Dataset records: Begin

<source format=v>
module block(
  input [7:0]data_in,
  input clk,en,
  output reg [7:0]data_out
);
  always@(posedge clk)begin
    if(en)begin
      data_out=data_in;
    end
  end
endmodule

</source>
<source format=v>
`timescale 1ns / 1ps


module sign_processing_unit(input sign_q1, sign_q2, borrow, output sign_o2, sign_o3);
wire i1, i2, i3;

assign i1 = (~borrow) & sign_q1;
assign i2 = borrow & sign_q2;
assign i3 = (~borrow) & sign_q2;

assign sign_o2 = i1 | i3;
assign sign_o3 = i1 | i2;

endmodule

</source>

Dataset records: End
Dataset records: Begin

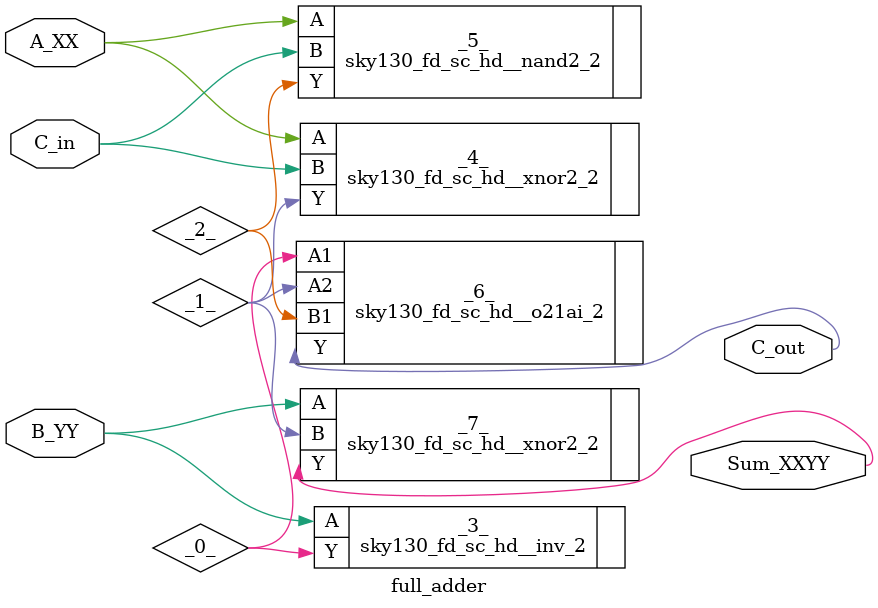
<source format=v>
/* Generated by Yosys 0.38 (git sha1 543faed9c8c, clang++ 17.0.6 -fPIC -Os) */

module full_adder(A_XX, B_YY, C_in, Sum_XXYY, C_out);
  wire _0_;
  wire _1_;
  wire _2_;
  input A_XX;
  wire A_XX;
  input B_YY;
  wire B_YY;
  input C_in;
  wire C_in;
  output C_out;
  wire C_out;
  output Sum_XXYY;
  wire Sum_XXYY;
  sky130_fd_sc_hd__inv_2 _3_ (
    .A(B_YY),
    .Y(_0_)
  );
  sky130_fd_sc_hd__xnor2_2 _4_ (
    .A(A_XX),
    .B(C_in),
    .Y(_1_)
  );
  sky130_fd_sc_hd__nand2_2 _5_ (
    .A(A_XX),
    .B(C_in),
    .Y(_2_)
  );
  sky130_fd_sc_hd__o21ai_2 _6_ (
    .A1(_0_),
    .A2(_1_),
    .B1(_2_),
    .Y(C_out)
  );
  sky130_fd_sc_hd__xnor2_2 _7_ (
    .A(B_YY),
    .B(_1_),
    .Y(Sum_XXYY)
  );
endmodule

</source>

Dataset records: End
Dataset records: Begin

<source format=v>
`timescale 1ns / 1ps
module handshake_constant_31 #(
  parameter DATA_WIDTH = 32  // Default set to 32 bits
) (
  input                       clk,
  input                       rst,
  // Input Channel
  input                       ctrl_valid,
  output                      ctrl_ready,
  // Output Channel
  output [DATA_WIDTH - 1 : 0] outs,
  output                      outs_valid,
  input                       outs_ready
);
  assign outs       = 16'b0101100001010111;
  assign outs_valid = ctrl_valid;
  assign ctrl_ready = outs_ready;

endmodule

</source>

Dataset records: End

> **What you will do**: Where a line of the entries contains "wire", report that line.

> **Exercise solution**:
wire i1, i2, i3;
  wire _0_;
  wire _1_;
  wire _2_;
  wire A_XX;
  wire B_YY;
  wire C_in;
  wire C_out;
  wire Sum_XXYY;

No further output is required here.